For Authentic Mexican, This Is the Real Enchilada
By Nancy Lewis
Thursday, June 1, 2006
The first things you notice are the salsa and chips. Take a seat at Zapata's True Mexican Food in Columbia's Harpers Choice Village Center, and they arrive almost immediately.
The chips are warm, with the nutty taste of corn, and the warm roasted tomato salsa has a well-rounded flavor with just the right amount of heat.
It's the first clue that Zapata's is true to its name, offering authentic Mexican cuisine rather than Tex-Mex or California-Mex.
Owner Cesar Flores came to Columbia from his native Mexico 14 years ago and spent a decade working in most of the Tex-Mex restaurants in the area.
"I didn't know why nobody was using true Mexican flavors," Flores said.
So when the former professional soccer player for perennial Mexican powerhouse Toluca opened Zapata's three years ago, he fashioned a menu that features the subtleties of his native cuisine.
The differences are evident throughout the menu. First, most of the meats -- whether beef, chicken or pork -- are slow cooked and then pulled into shreds or cut into chunks before becoming tacos, tamales and enchiladas. There are five sauces, including a pleasantly tangy tomatillo and a smoky chipotle. The cheeses are Mexican, mostly asadero and Oaxaca. Although some of the dishes are spicy, the range of flavors isn't merely hot to hotter.
Zapata's is in a pleasant location, reached from the Harpers Choice Village Center parking lot. It fronts Joseph Square, where it has tables for dining outdoors. Inside, Zapata's is decked in golden yellow with red accents, adorned with photographs that tell the story of Emiliano Zapata, one of Mexico's most famous revolutionaries.
Flores said he has always been infatuated with the name Zapata and thinks the name helps imbue the restaurant with Mexican ambience.
Zapata's is an intimate space, where conversation is easy. The floors are concrete, the result of a continuing (but not intrusive) renovation.
Although Zapata's has an array of flavored margaritas, start instead with one of the artisan tequilas -- alone or as the base for a stunningly good mixed drink.
The appetizer selection is large and includes not only the usual nachos but also taquitos (rolled corn tortillas filled with shredded beef) and pork tamales. The guacamole, made fresh daily, is buttery and mild, with large chucks of avocados.
The ceviche compechano includes pieces of shrimp and chunks of white fish, served in a mild tomato-tinged vinaigrette. The flavors are bright and clean tasting. The tortilla soup is almost a meal, brimming with chicken and avocado and topped with strips of crispy tortillas.

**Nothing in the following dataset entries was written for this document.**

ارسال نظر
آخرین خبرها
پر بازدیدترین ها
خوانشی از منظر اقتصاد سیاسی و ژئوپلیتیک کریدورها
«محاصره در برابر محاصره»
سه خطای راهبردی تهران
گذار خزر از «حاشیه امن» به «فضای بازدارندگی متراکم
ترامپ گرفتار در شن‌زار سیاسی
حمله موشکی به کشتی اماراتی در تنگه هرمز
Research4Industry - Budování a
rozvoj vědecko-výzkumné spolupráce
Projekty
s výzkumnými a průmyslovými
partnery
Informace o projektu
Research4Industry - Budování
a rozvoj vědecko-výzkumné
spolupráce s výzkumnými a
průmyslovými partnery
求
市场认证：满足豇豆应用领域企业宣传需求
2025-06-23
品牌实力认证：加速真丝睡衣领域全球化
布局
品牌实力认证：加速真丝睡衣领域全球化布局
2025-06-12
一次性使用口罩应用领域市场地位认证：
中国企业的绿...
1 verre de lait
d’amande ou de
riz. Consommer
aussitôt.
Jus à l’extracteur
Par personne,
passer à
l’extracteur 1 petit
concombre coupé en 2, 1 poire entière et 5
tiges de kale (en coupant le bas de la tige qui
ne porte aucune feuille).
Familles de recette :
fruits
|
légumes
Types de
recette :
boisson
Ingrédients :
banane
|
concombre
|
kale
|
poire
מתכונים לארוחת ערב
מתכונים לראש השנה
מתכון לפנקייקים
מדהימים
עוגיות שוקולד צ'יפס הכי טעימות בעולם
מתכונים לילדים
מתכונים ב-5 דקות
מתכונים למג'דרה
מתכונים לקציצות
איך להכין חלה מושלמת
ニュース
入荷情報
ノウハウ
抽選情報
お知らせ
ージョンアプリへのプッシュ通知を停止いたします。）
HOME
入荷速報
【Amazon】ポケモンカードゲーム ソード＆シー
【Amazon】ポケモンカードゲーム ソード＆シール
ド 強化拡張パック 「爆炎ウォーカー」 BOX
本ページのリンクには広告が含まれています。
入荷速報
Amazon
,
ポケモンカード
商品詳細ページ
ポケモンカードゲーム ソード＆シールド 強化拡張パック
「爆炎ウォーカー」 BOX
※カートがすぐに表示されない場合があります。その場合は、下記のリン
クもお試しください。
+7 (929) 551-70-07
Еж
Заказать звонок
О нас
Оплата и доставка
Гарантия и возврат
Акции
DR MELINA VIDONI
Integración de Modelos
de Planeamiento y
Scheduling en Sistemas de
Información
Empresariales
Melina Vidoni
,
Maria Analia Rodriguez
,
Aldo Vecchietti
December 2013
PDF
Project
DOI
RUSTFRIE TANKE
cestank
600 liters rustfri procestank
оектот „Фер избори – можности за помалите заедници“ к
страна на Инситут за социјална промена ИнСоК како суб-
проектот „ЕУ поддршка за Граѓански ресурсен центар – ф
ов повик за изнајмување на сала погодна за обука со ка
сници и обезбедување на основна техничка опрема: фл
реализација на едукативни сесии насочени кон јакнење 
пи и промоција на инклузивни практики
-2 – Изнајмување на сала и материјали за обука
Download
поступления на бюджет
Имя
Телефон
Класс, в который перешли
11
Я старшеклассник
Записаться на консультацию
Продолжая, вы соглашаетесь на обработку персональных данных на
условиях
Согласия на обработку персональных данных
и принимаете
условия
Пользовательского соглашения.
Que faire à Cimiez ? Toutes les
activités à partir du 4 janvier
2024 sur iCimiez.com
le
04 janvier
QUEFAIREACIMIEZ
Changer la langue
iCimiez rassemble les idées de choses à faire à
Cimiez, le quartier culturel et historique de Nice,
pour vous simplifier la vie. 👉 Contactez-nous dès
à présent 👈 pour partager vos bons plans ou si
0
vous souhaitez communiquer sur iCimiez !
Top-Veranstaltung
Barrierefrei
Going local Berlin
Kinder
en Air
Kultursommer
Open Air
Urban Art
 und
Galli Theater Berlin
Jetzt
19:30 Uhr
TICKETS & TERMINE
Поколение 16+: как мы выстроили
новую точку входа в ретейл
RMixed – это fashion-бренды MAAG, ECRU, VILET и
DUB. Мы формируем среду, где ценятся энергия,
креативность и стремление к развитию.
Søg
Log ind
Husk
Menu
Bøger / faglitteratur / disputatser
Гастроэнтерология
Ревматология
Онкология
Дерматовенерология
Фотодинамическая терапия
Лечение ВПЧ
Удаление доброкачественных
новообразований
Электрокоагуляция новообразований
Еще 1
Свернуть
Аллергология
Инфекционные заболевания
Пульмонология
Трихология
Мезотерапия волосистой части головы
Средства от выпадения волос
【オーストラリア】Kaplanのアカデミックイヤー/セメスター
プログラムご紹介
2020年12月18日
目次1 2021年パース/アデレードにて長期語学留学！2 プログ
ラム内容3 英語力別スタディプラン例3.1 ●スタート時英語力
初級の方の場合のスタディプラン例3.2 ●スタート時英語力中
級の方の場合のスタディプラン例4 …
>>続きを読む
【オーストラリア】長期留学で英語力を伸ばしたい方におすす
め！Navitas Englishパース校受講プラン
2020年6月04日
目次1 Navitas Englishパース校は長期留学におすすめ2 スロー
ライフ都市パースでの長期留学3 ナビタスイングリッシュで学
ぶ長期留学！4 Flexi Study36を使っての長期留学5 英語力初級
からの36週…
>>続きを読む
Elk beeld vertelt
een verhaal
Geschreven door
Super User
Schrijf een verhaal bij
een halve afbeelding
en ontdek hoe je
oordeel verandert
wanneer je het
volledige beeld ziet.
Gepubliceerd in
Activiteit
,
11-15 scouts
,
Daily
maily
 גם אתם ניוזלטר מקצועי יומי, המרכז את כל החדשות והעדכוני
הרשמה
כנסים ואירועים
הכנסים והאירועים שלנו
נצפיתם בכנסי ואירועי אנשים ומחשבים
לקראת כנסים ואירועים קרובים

Zapata's menu includes all the expected items: quesadillas, enchiladas, burritos, tacos, tamales and fajitas. But all are a little more sophisticated than the usual Tex-Mex fare. The steak fajitas, which arrive sizzling, are lean and juicy. The enchiladas are truly tasty, especially the tinga (shredded chicken with chipotle), and the Mexican rice that accompanies most dishes is full of flavor.
To taste true Mexican flavors, delve into the menu's so-called legendary specialties. The camarones al chipotle are large shrimp served with rice, onion, squash and peppers, drizzled with a creamy chipotle sauce. Carnitas are chunks of pork shoulder marinated in citrus juices and slow cooked until they are falling-apart good. The chile verde is a casserole of pork chunks simmered in a chile mora sauce with bits of nopales (leaves of prickly pear cactus).
Save room for dessert. The tres leches cake is light and saturated with flavor. The chocolate cake is large enough for four people and hugely satisfying; the cake and icing have a rich chocolate flavor. The flan is rich, as is its sauce, with a real home-cooked texture.
Flores said he chose the Harpers Choice location because of the area's diversity and its emergence as a center of Columbia's Latino community. He has worked to make Zapata's a focus in that community, backing many events and fundraising efforts.